§ **Information supplied**:

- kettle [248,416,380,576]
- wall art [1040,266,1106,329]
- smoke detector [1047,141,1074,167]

* * *

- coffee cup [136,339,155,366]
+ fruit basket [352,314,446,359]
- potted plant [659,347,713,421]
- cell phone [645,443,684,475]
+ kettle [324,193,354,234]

§ **Work order**: Please show every line above that includes the word "kettle".

§ **Solution**:
- kettle [248,416,380,576]
+ kettle [324,193,354,234]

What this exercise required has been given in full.